----- Selected extract

A member of the EFS-Web listserv, an email discussion group for patent practitioners, posed this question:
We filed a US continuation application claiming priority to a PCT application filed in the EP receiving office. (The PCT application had no priority claim.) We filed the application by the 12-month convention deadline at the client’s request.
I do not think we need to provide a certified copy of the PCT, but can anyone confirm?
The question as presented turns out to be easy to answer — no, if you don’t want to provide a certified copy, you could avoid having to do so. But it would be at the cost of a year of patent term. The real question is “how may I avoid flushing a year of patent term down the drain?”
First we fill in a few arbitrary dates for sake of discussion.
We assume that the filer filed a PCT application a year and three months ago. (Like all PCT applications these days, it designated all possible States.) We assume that three months ago the filer filed a regular (35 USC § 111(a)) domestic patent application in the USPTO. The filer wants the US case to have the benefit of the filing date of the earlier case for the purposes of denying some prior art to the USPTO Examiner in the examination of the second case.
And apparently in the Application Data Sheet for the second case, the filer listed a 35 USC § 120 relationship back to the first case. We understand that the ADS characterized the § 120 relationship as a “continuation”.
The filer did not say how much patent term is desired for the US patent.
Does the filer want the patent term to expire twenty years from three months ago (twenty years from the second filing date)? If so, then the filer needed to have said that the second case was claiming priority under 35 USC § 119(a-d) from one of the non-US designations of the first case (and needed to have avoided claiming domestic benefit under 35 USC § 120), and yes the filer would have needed to provide a certified copy.
But if the filer does not mind flushing a year of patent term down the drain, then the filer can stick with the filer’s existing § 120 benefit claim and then there is no need to provide a certified copy. The US patent will expire twenty years after the PCT filing date.
(Note that it absolutely does not matter for this analysis which RO (Receiving Office) the filer chose. These questions would all get answered the same if the filer had selected RO/US or RO/IB instead of RO/EP for the filing of the PCT application.)
Note too that if the filer doesn’t mind throwing away a year of patent term, then instead of filing a new continuation application the filer could just as well (probably better) have simply entered the US national phase. This would have offered the benefit of the unity-of-invention restriction standard rather than the distinct-invention restriction standard.

----------
----- Provided data

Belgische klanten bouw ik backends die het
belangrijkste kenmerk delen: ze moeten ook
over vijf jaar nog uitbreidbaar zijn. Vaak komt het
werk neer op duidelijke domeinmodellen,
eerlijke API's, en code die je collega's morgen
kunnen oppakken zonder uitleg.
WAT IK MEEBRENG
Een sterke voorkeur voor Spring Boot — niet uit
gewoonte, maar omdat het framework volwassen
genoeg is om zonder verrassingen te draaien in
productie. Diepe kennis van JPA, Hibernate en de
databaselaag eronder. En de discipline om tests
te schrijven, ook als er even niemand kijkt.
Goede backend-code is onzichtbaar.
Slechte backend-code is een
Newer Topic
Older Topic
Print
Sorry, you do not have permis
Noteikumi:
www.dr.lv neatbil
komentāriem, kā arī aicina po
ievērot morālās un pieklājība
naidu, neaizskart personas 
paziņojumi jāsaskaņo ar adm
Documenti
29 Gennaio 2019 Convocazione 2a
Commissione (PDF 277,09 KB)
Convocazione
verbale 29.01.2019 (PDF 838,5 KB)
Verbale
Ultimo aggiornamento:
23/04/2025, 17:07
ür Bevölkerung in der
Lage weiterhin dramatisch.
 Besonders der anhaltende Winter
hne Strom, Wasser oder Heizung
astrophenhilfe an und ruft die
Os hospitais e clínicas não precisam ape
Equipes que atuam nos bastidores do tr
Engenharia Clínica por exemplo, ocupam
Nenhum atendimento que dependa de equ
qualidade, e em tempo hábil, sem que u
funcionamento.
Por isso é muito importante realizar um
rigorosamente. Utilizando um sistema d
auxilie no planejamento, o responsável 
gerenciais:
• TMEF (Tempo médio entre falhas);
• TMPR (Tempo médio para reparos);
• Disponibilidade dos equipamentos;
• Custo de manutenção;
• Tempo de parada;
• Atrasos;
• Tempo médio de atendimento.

----------
----- Provided data

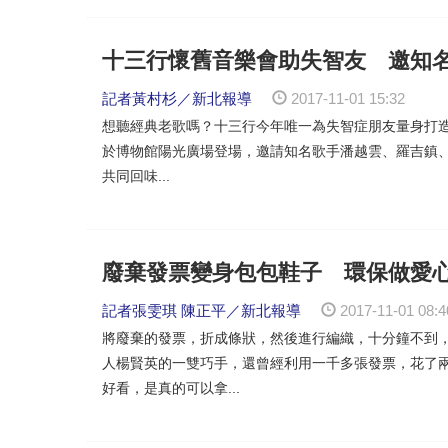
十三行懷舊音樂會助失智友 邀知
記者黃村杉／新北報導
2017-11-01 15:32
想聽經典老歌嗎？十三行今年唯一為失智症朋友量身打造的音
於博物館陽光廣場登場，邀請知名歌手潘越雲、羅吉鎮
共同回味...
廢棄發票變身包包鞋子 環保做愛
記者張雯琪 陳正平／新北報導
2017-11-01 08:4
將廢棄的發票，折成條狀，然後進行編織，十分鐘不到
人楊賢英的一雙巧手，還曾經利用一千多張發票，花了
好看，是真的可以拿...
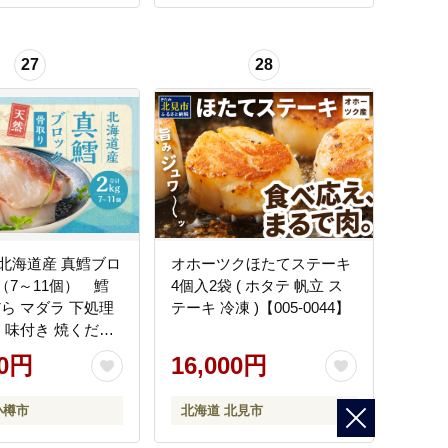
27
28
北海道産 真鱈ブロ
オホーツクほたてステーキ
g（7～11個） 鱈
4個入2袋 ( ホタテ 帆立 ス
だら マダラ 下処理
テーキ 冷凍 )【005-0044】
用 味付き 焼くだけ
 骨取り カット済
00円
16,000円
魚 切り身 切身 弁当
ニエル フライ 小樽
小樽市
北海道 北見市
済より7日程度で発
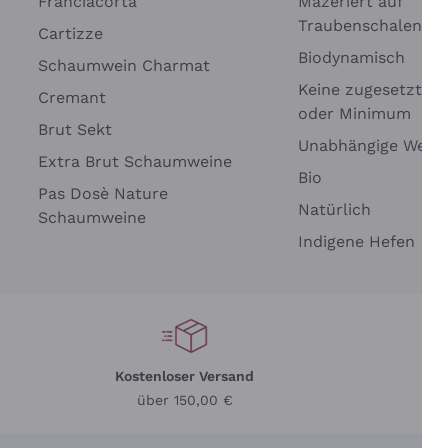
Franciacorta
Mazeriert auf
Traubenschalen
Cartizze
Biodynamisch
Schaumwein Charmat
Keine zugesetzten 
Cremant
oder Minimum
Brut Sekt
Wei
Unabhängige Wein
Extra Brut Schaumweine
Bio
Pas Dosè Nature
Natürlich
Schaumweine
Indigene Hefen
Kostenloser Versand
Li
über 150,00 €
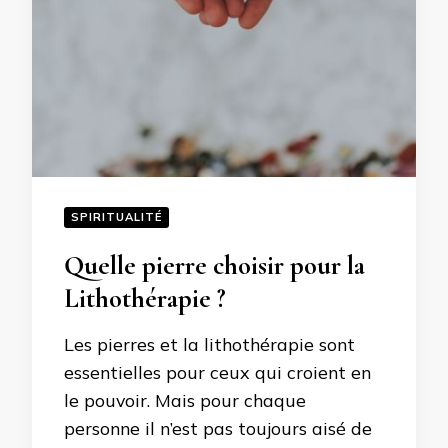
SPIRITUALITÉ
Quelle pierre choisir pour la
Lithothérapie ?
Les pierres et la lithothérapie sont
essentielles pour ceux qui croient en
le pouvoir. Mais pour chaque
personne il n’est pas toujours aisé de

----------

Exercise set
1 > Write out the lines of the rows from the one containing "SPIRITUALITÉ" down to the one containing "personne il n’est pas toujours aisé de", with both of those lines included.
2 > Write what comes next in the discussion of patent term and certified copies for a US filing that claims benefit from a PCT application, starting where that discussion stops.

Task-by-task outputs
1 >
SPIRITUALITÉ
Quelle pierre choisir pour la
Lithothérapie ?
Les pierres et la lithothérapie sont
essentielles pour ceux qui croient en
le pouvoir. Mais pour chaque
personne il n’est pas toujours aisé de

2 >
But what’s done is done. The domestic US application has already been filed, and the filer did not present a 35 USC § 119(a-d) priority claim. The filer presented a 35 USC § 120 domestic benefit claim. Suppose that after taking into account the prospect of flushing a year of patent term down the drain, the filer now decides to try to recover that lost year of patent term. Is it possible now, three months after the fact?
The answer is “yes”, so long as the filer does not wait too long. The filer has one month within which to straighten things out without having to pay any government fees or file any petitions. (The cleanup needs to be done within four months of the US filing date, or within sixteen months of the PCT filing date, whichever is sooner, which either way is one month from now.) The cleanup is done by handing in an additional Application Data Sheet using strikethroughs and underscores to show the cancelation of the domestic benefit claim and the addition of the priority claim.
The certified copy itself also needs to be handed in within the next month.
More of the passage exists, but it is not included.